The treating-source rule generally requires an ALJ to give deference to the opinion of a claimant's treating source. In particular, "[a]n ALJ must give the opinion of a treating source controlling weight if he finds the opinion `well-supported by medically acceptable clinical and laboratory diagnostic techniques' and `not inconsistent with the other substantial evidence in [the] case record.'" Wilson v. Comm'r of Soc. Sec., 378 F.3d 541, 544 (6th Cir. 2004) (quoting 20 C.F.R. § 404.1527(d)(2)); S.S.R. 96-2p, 1996 WL 374188 (1996). And where an ALJ finds that a treating physician's opinion is not entitled to controlling weight, he must then consider the following non-exhaustive list of factors to determine how much weight to give the opinion: (1) "the length of the treatment relationship and the frequency of examination," (2) "the nature and extent of the treatment relationship," (3) the relevant evidence presented by a treating physician to support his opinion, (4) "consistency of the opinion with the record as a whole," and (5) "the specialization of the treating source." Id.; 20 C.F.R. § 404.1527.

In addition, the treating-source rule contains a procedural, explanatory requirement that an ALJ give "good reasons" for the weight given a treating-source opinion. See e.g., Wilson, 378 F.3d at 544; see also S.S.R. 96-2p, 1996 WL 374188, at *5 (providing that a decision denying benefits "must contain specific reasons for the weight given to the treating source's medical opinion, supported by the evidence in the case record"). The purpose of this procedural requirement is two-fold:

The requirement of reason-giving exists, in part, to let claimants understand the disposition of their cases, particularly in situations where a claimant knows that his physician has deemed him disabled and therefore might be especially bewildered when told by an administrative bureaucracy that she is not, unless some reason for the agency's decision is supplied. The requirement also ensures that the ALJ applies the treating physician rule and permits meaningful review of the ALJ's application of the rule.

▸ Available data
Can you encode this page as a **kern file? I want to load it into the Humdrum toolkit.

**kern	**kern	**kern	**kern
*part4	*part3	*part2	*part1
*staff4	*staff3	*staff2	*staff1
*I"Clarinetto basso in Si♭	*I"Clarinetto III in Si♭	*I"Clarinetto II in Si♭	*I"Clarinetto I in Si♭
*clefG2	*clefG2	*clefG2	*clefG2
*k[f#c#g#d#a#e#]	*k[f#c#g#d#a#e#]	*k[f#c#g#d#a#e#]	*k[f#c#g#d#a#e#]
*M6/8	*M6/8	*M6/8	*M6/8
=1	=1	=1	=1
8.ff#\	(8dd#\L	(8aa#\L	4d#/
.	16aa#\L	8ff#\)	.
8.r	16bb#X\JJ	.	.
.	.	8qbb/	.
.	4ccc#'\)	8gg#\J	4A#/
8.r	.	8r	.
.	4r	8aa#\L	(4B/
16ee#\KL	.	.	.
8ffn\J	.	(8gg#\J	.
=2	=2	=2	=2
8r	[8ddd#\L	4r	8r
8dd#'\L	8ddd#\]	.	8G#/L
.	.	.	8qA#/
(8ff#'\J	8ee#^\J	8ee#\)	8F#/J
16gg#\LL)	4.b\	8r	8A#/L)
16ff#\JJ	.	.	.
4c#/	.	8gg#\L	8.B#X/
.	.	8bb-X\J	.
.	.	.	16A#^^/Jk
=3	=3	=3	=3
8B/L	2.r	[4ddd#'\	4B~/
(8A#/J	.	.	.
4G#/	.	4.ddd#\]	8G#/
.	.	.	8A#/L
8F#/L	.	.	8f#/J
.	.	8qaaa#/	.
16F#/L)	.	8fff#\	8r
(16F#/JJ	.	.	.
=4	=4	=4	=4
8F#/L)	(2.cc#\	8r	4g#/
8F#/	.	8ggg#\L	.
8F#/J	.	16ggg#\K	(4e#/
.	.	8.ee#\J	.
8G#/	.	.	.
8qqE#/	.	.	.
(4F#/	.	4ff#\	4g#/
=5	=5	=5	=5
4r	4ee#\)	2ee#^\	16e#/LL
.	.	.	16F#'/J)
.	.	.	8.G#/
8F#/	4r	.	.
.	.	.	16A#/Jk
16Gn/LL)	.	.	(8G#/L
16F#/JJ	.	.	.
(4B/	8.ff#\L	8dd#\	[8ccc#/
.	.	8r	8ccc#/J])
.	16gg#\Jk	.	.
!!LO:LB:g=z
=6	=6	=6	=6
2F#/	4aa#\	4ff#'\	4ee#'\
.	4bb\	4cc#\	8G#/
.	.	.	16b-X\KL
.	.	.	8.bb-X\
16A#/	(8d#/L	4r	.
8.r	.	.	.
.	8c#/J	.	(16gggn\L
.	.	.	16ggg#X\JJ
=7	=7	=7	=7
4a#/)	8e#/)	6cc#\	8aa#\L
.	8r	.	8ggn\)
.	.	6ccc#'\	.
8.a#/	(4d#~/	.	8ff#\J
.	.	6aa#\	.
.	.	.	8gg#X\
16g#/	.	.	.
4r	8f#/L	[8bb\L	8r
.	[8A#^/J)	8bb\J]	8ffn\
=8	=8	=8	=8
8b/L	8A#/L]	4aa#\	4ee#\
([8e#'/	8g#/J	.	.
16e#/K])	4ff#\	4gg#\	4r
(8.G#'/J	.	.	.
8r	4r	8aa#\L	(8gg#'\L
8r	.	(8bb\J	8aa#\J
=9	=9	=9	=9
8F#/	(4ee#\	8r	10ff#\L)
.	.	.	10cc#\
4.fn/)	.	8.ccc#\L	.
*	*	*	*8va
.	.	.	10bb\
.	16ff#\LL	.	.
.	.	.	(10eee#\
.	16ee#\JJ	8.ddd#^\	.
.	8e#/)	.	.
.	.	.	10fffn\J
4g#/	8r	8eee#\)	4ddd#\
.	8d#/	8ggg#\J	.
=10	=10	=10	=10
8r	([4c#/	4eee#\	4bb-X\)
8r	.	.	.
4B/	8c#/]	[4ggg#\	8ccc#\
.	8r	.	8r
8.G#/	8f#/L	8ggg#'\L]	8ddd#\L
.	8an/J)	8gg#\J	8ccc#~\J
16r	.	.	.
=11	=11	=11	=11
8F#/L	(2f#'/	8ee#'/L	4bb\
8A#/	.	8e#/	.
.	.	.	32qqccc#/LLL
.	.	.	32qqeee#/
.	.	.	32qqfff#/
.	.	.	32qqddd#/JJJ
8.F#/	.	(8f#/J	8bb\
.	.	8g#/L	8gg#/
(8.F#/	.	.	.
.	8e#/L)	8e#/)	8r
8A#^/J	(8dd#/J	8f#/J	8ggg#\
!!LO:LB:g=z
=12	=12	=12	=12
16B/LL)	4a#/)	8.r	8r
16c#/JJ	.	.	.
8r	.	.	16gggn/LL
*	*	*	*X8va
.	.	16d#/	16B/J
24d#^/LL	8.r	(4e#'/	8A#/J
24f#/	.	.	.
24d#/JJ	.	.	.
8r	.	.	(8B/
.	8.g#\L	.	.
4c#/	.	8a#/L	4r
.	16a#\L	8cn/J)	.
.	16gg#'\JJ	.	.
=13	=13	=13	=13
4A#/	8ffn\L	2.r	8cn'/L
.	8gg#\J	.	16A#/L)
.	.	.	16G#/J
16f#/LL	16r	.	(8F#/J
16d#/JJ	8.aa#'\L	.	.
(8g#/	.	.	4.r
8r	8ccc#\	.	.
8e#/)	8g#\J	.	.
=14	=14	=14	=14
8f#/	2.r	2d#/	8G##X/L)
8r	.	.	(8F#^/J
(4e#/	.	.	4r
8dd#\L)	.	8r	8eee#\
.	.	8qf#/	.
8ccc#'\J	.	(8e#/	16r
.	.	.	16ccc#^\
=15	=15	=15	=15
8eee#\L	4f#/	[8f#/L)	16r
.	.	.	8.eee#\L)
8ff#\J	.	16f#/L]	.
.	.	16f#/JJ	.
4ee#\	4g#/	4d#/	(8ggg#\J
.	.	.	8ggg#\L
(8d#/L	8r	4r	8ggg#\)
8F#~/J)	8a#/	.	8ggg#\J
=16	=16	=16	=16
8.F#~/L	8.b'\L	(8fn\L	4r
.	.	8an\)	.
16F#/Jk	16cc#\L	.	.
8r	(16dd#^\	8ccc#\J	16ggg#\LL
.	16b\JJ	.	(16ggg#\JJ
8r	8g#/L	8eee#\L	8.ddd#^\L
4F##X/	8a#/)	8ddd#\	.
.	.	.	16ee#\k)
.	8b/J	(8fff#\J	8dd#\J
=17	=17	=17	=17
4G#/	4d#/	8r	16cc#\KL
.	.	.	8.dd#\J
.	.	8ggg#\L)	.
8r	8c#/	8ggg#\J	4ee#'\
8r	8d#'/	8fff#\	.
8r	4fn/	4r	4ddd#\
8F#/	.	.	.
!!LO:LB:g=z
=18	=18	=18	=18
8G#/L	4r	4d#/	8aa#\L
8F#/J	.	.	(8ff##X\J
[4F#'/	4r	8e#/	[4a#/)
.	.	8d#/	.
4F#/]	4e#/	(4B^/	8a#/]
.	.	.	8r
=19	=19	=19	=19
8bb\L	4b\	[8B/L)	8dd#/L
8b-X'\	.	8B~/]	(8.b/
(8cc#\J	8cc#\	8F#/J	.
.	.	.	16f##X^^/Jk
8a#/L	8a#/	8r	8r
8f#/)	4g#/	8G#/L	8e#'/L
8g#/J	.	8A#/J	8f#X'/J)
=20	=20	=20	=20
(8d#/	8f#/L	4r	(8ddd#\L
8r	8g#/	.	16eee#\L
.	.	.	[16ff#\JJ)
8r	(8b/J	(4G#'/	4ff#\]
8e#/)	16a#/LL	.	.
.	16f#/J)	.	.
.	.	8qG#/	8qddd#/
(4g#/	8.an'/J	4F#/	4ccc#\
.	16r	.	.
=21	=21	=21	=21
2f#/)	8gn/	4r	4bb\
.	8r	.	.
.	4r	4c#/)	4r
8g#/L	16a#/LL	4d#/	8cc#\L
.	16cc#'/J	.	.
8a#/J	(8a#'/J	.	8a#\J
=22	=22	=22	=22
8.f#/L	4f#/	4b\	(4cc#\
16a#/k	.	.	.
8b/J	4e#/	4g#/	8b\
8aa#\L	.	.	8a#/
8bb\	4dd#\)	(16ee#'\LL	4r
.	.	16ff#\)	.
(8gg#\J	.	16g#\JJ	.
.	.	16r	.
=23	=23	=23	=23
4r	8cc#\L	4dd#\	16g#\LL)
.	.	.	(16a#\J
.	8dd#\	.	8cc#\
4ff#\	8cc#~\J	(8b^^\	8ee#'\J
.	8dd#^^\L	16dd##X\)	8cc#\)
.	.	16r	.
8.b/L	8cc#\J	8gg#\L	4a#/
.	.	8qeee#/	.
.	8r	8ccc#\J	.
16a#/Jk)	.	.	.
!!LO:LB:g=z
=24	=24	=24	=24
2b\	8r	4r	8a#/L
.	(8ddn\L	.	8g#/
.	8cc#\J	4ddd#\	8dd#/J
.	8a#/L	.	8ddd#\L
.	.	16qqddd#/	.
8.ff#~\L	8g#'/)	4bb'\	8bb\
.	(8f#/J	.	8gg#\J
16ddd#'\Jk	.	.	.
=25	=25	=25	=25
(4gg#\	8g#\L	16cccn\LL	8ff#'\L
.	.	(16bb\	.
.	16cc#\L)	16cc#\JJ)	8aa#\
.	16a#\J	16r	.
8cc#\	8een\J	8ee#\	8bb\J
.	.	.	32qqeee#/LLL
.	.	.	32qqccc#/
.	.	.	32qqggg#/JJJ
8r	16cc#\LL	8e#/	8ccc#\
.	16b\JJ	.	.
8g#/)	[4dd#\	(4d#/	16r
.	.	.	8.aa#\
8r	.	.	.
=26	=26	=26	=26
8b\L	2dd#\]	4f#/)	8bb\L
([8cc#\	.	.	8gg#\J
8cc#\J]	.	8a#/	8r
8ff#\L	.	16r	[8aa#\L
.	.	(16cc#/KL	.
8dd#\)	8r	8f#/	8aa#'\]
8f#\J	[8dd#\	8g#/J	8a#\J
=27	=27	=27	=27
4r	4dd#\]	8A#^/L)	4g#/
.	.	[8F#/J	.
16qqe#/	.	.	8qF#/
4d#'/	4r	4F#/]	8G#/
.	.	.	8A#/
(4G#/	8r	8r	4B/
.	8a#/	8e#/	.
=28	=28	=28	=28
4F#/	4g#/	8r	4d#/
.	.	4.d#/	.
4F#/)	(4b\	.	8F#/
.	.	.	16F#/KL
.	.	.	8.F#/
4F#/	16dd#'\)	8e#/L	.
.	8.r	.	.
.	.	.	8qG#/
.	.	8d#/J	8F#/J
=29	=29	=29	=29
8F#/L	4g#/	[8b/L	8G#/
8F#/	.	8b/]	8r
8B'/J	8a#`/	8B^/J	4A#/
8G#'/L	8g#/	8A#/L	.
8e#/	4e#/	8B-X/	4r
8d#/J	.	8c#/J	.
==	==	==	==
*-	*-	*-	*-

▸ Exercise A
Answer these questions from the passage on the treating-source rule, one line each:
(i) What is the fifth factor in the list an ALJ must consider when a treating physician's opinion does not get controlling weight?
(ii) According to S.S.R. 96-2p, what must a decision denying benefits contain?
(iii) Besides helping claimants understand how their cases were decided, what does the reason-giving requirement ensure and permit?
▸ Exercise B
Write the next part of the passage on the treating-source rule, continuing after its final sentence.

▸ Answer space A
(i) The specialization of the treating source.
(ii) Specific reasons for the weight given to the treating source's medical opinion, supported by the evidence in the case record.
(iii) It ensures that the ALJ applies the treating physician rule and permits meaningful review of the ALJ's application of the rule.

▸ Answer space B
Wilson, 378 F.3d at 544 (internal quotation marks omitted); see also S.S.R. 96-2p, 1996 WL 374188, at *5.

In this case, the ALJ explicitly stated that Dr. Bannion from Genesys Health, Dr. Werner and Dr. Rapp were all treating physicians. (Tr. 23.) However, he did not give these three doctors' opinions controlling weight. (Id.) Instead, he gave these doctors' opinions "some weight" but assigned "great and/or significant weight" to the examining doctors, and "substantial weight" to DDS consultant Robin Mika:

As for the opinion evidence, the residual functional capacity is based in large part on Dr. Ray, a physical medicine and rehabilitation specialist, who was given great weight for his extensive examination of the claimant. . . . Dr. Kushner, Dr. Schultz, and Dr. Tofaute were all given significant weight for their extensive examinations of the claimant. . . . . The Disability Determination physicians, including Dr. Mika were given substantial weight as non-examining physicians with an extensive knowledge of disability requirements. Dr. Bannion, Dr. Rapp, and Dr. Werner, were also given some weight as treating physicians.

(Tr. 23.)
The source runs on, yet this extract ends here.